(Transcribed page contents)
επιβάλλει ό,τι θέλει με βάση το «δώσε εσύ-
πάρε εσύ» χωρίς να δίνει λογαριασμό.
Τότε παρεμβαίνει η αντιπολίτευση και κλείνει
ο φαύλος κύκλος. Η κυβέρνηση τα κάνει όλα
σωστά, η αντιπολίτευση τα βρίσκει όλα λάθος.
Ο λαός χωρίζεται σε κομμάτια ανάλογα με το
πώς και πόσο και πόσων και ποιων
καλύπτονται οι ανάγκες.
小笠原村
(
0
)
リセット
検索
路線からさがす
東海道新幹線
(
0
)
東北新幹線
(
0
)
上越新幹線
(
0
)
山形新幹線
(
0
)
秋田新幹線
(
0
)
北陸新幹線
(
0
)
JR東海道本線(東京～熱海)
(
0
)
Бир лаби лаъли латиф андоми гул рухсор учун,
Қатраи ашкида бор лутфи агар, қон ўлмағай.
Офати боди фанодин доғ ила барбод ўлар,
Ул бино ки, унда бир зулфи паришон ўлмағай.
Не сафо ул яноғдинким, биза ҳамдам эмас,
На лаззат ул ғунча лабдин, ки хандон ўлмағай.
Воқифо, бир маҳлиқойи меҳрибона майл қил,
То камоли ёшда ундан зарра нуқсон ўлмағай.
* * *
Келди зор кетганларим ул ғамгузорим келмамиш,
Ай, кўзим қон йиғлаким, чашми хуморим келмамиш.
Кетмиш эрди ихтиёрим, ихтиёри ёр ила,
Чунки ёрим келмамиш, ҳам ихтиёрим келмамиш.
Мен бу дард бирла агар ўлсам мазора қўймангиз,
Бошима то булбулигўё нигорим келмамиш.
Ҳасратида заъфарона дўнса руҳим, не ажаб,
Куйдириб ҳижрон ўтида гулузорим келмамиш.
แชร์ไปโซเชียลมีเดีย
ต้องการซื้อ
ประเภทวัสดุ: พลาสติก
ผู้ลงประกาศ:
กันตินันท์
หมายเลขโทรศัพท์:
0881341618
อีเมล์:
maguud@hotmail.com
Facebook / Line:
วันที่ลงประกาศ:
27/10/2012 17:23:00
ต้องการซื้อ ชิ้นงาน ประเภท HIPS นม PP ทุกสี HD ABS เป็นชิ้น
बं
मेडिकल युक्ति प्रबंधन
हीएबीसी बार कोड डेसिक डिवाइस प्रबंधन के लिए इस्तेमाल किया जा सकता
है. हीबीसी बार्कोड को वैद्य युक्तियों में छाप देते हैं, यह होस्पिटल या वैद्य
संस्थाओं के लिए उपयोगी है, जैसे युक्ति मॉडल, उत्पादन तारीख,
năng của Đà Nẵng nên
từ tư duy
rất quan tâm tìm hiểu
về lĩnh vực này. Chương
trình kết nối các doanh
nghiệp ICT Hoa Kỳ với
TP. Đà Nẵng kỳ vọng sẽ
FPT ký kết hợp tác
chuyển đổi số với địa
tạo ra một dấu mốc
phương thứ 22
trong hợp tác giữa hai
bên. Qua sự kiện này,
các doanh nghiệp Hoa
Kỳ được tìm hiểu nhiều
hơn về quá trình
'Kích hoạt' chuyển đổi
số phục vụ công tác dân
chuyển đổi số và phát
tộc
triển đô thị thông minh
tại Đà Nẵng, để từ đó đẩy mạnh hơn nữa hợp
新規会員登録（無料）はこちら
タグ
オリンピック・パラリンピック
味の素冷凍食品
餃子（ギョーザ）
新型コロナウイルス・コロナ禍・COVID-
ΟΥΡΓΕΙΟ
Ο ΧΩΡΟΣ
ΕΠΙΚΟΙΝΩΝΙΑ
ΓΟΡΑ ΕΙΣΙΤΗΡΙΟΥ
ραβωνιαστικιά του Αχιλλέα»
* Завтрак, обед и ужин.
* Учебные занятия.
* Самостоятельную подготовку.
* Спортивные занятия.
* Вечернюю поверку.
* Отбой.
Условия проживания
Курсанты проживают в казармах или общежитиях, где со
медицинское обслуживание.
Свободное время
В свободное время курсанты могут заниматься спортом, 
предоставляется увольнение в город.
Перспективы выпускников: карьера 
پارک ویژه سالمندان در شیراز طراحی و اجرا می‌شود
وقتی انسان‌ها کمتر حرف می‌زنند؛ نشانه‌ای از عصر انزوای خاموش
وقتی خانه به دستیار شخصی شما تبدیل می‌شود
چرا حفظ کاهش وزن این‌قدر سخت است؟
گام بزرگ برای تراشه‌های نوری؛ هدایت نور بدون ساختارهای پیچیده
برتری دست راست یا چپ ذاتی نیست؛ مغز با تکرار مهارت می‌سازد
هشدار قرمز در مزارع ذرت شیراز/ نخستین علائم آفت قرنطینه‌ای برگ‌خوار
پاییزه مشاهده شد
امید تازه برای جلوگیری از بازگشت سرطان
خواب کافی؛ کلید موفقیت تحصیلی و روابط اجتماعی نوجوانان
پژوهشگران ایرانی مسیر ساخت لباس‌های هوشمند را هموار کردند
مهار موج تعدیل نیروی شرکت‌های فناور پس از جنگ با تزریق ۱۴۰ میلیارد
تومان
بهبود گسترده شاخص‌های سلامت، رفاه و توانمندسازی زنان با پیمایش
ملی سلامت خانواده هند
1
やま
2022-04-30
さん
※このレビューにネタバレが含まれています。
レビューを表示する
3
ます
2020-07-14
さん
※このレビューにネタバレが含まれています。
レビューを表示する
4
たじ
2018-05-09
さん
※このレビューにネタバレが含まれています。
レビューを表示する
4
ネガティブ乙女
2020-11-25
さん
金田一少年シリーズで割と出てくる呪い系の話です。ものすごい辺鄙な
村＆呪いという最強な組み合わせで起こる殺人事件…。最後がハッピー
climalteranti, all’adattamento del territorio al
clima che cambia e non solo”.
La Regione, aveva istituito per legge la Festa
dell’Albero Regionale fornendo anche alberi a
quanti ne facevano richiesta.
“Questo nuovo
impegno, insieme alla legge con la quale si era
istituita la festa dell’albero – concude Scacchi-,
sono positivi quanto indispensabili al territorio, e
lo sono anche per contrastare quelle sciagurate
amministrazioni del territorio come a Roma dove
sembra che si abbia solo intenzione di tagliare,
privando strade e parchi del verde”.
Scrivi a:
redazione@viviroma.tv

● **Task prompt**
What you return should be the lines from the beginning of the records through the one that contains "ΓΟΡΑ ΕΙΣΙΤΗΡΙΟΥ", repeated exactly and with no additions.

● **Task answer**
επιβάλλει ό,τι θέλει με βάση το «δώσε εσύ-
πάρε εσύ» χωρίς να δίνει λογαριασμό.
Τότε παρεμβαίνει η αντιπολίτευση και κλείνει
ο φαύλος κύκλος. Η κυβέρνηση τα κάνει όλα
σωστά, η αντιπολίτευση τα βρίσκει όλα λάθος.
Ο λαός χωρίζεται σε κομμάτια ανάλογα με το
πώς και πόσο και πόσων και ποιων
καλύπτονται οι ανάγκες.
小笠原村
(
0
)
リセット
検索
路線からさがす
東海道新幹線
(
0
)
東北新幹線
(
0
)
上越新幹線
(
0
)
山形新幹線
(
0
)
秋田新幹線
(
0
)
北陸新幹線
(
0
)
JR東海道本線(東京～熱海)
(
0
)
Бир лаби лаъли латиф андоми гул рухсор учун,
Қатраи ашкида бор лутфи агар, қон ўлмағай.
Офати боди фанодин доғ ила барбод ўлар,
Ул бино ки, унда бир зулфи паришон ўлмағай.
Не сафо ул яноғдинким, биза ҳамдам эмас,
На лаззат ул ғунча лабдин, ки хандон ўлмағай.
Воқифо, бир маҳлиқойи меҳрибона майл қил,
То камоли ёшда ундан зарра нуқсон ўлмағай.
* * *
Келди зор кетганларим ул ғамгузорим келмамиш,
Ай, кўзим қон йиғлаким, чашми хуморим келмамиш.
Кетмиш эрди ихтиёрим, ихтиёри ёр ила,
Чунки ёрим келмамиш, ҳам ихтиёрим келмамиш.
Мен бу дард бирла агар ўлсам мазора қўймангиз,
Бошима то булбулигўё нигорим келмамиш.
Ҳасратида заъфарона дўнса руҳим, не ажаб,
Куйдириб ҳижрон ўтида гулузорим келмамиш.
แชร์ไปโซเชียลมีเดีย
ต้องการซื้อ
ประเภทวัสดุ: พลาสติก
ผู้ลงประกาศ:
กันตินันท์
หมายเลขโทรศัพท์:
0881341618
อีเมล์:
maguud@hotmail.com
Facebook / Line:
วันที่ลงประกาศ:
27/10/2012 17:23:00
ต้องการซื้อ ชิ้นงาน ประเภท HIPS นม PP ทุกสี HD ABS เป็นชิ้น
बं
मेडिकल युक्ति प्रबंधन
हीएबीसी बार कोड डेसिक डिवाइस प्रबंधन के लिए इस्तेमाल किया जा सकता
है. हीबीसी बार्कोड को वैद्य युक्तियों में छाप देते हैं, यह होस्पिटल या वैद्य
संस्थाओं के लिए उपयोगी है, जैसे युक्ति मॉडल, उत्पादन तारीख,
năng của Đà Nẵng nên
từ tư duy
rất quan tâm tìm hiểu
về lĩnh vực này. Chương
trình kết nối các doanh
nghiệp ICT Hoa Kỳ với
TP. Đà Nẵng kỳ vọng sẽ
FPT ký kết hợp tác
chuyển đổi số với địa
tạo ra một dấu mốc
phương thứ 22
trong hợp tác giữa hai
bên. Qua sự kiện này,
các doanh nghiệp Hoa
Kỳ được tìm hiểu nhiều
hơn về quá trình
'Kích hoạt' chuyển đổi
số phục vụ công tác dân
chuyển đổi số và phát
tộc
triển đô thị thông minh
tại Đà Nẵng, để từ đó đẩy mạnh hơn nữa hợp
新規会員登録（無料）はこちら
タグ
オリンピック・パラリンピック
味の素冷凍食品
餃子（ギョーザ）
新型コロナウイルス・コロナ禍・COVID-
ΟΥΡΓΕΙΟ
Ο ΧΩΡΟΣ
ΕΠΙΚΟΙΝΩΝΙΑ
ΓΟΡΑ ΕΙΣΙΤΗΡΙΟΥ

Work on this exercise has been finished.